(Given data)

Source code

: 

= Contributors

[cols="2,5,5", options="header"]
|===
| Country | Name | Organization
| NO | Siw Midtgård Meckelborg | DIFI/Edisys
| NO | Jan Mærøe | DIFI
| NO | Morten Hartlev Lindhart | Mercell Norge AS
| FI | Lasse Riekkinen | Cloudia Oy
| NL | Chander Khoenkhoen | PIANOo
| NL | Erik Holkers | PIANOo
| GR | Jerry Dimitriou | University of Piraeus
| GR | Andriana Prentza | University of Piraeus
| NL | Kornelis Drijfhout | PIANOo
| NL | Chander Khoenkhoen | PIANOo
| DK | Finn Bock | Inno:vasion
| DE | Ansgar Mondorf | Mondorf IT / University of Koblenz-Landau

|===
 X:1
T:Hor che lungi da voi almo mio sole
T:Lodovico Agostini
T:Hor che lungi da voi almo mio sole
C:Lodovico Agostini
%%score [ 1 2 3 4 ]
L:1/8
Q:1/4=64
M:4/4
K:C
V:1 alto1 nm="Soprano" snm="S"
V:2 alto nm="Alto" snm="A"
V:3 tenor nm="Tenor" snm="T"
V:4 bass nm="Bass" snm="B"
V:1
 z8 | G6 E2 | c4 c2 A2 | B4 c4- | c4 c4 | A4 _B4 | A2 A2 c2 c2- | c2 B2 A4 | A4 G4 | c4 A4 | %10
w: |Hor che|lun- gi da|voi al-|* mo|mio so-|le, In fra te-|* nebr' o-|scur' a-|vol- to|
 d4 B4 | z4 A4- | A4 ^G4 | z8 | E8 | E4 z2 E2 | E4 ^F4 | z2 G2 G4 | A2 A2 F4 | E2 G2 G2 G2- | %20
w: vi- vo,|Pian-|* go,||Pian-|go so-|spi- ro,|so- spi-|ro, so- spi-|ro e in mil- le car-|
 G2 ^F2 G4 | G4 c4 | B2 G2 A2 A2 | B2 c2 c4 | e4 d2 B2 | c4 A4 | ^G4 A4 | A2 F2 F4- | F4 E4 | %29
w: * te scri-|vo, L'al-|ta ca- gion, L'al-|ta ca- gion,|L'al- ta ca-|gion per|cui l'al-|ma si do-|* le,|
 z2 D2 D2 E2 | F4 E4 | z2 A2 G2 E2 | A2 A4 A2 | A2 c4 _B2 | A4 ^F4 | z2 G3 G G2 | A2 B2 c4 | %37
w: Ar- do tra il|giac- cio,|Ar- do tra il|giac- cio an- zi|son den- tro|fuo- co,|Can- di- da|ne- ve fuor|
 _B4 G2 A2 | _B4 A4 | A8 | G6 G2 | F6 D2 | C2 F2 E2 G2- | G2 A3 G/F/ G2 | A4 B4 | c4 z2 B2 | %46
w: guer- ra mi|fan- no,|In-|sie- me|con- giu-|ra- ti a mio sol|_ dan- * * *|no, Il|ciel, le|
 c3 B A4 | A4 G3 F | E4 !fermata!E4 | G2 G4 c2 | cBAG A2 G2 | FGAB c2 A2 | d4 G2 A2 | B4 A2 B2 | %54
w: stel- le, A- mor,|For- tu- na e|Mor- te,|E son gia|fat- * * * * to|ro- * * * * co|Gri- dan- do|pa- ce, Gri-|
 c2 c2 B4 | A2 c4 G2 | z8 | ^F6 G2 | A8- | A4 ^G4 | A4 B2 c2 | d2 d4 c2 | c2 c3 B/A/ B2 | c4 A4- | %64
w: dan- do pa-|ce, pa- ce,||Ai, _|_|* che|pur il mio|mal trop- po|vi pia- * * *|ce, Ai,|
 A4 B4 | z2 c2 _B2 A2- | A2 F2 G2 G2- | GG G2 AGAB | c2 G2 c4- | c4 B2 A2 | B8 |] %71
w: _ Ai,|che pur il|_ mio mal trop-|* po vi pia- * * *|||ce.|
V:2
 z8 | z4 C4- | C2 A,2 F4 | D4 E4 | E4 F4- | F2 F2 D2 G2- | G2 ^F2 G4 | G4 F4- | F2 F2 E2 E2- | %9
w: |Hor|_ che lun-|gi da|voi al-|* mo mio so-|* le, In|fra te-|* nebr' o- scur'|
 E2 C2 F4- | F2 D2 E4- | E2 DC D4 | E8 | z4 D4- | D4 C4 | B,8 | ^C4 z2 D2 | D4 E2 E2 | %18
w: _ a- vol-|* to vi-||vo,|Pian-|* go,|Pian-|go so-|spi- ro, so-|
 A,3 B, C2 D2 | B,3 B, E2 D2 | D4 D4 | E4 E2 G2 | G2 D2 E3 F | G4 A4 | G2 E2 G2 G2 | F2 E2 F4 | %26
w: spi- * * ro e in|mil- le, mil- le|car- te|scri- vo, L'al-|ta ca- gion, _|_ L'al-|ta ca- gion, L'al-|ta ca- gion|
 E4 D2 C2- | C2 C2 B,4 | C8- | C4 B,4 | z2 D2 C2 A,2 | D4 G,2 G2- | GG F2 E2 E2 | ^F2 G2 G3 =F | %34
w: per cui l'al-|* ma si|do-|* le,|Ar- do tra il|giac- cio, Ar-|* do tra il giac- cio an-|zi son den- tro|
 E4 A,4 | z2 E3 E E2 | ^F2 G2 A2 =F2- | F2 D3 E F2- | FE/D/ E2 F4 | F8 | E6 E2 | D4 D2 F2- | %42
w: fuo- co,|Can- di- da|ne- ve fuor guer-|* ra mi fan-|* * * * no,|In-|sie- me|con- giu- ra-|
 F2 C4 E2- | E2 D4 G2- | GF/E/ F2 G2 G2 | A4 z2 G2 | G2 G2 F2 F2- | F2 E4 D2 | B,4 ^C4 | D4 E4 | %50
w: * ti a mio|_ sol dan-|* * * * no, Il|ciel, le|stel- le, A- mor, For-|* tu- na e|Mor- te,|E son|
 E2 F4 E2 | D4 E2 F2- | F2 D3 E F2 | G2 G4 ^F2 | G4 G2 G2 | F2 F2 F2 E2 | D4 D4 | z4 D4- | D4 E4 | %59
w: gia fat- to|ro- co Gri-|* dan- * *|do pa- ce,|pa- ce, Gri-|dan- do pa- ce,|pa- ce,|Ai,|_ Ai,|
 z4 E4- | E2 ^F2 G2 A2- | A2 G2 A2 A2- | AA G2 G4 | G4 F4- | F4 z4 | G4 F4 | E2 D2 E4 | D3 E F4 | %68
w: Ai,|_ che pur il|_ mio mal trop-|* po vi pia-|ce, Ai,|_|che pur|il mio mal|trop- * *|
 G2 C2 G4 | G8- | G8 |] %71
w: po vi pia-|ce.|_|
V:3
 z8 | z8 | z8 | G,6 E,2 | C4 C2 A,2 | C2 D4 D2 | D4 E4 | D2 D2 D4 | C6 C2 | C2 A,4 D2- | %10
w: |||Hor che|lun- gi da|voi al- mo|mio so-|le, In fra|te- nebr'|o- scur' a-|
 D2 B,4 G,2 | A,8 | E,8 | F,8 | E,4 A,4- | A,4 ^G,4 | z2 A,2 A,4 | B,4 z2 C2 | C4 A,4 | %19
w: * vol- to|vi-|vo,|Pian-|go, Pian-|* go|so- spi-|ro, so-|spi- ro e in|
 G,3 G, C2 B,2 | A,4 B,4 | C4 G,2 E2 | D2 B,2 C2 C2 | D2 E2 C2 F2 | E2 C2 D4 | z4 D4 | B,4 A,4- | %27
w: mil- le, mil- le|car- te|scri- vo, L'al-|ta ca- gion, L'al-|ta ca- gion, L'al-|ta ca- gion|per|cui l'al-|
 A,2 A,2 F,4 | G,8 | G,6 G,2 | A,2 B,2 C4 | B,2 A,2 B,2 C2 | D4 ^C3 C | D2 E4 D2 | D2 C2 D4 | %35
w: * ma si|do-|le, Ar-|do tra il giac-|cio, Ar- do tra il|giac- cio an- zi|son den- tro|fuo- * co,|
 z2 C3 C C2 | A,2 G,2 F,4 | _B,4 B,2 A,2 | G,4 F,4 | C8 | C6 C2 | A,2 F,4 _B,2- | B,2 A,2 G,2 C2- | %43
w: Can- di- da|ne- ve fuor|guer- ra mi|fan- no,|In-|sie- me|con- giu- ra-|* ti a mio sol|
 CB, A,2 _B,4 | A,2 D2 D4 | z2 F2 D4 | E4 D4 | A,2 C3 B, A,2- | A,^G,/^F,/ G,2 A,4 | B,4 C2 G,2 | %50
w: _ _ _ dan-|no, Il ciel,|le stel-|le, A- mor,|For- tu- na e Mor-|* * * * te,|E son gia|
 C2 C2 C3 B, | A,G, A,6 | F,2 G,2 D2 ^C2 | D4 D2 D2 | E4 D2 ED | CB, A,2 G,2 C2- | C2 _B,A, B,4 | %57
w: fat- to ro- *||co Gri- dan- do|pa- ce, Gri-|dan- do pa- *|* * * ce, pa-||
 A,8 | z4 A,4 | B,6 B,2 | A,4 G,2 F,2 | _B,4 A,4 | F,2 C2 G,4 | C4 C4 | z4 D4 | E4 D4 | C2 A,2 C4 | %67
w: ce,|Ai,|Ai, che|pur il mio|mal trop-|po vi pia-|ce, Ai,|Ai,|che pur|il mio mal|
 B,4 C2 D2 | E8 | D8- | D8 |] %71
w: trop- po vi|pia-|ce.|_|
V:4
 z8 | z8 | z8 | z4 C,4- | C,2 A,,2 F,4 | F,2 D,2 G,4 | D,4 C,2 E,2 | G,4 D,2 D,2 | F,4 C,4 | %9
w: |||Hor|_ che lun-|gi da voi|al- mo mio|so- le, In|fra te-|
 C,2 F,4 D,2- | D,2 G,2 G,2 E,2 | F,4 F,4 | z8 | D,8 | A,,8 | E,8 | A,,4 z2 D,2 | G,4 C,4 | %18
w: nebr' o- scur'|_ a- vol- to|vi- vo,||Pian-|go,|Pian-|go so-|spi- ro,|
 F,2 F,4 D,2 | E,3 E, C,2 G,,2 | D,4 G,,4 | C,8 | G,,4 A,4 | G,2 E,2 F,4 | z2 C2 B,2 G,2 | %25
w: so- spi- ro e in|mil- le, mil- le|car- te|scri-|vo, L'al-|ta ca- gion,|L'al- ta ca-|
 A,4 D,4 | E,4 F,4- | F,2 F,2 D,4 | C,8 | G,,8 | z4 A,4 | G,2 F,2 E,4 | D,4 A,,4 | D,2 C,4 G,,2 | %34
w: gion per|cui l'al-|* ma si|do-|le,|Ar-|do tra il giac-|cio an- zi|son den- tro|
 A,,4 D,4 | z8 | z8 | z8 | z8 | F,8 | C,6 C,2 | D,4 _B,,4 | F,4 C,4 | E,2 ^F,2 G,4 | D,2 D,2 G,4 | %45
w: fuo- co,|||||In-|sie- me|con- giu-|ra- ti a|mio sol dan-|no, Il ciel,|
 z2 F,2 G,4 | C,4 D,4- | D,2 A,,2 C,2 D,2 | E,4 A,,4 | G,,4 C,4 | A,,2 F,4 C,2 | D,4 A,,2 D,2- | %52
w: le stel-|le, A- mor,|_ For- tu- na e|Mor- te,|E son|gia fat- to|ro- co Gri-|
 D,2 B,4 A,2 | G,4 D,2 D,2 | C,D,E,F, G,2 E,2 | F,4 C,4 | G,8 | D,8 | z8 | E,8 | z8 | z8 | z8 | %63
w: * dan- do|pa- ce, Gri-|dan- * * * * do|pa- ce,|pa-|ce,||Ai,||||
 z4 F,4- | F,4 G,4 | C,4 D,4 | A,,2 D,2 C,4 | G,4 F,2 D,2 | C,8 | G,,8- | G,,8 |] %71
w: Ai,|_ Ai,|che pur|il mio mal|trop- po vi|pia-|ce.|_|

(End Given data)

_Prompt_: Every line of the material that holds the word "guer" must be found and copied.

_Task answer_:
w: guer- ra mi|fan- no,|In-|sie- me|con- giu-|ra- ti a mio sol|_ dan- * * *|no, Il|ciel, le|
w: fuo- co,|Can- di- da|ne- ve fuor guer-|* ra mi fan-|* * * * no,|In-|sie- me|con- giu- ra-|
w: Can- di- da|ne- ve fuor|guer- ra mi|fan- no,|In-|sie- me|con- giu- ra-|* ti a mio sol|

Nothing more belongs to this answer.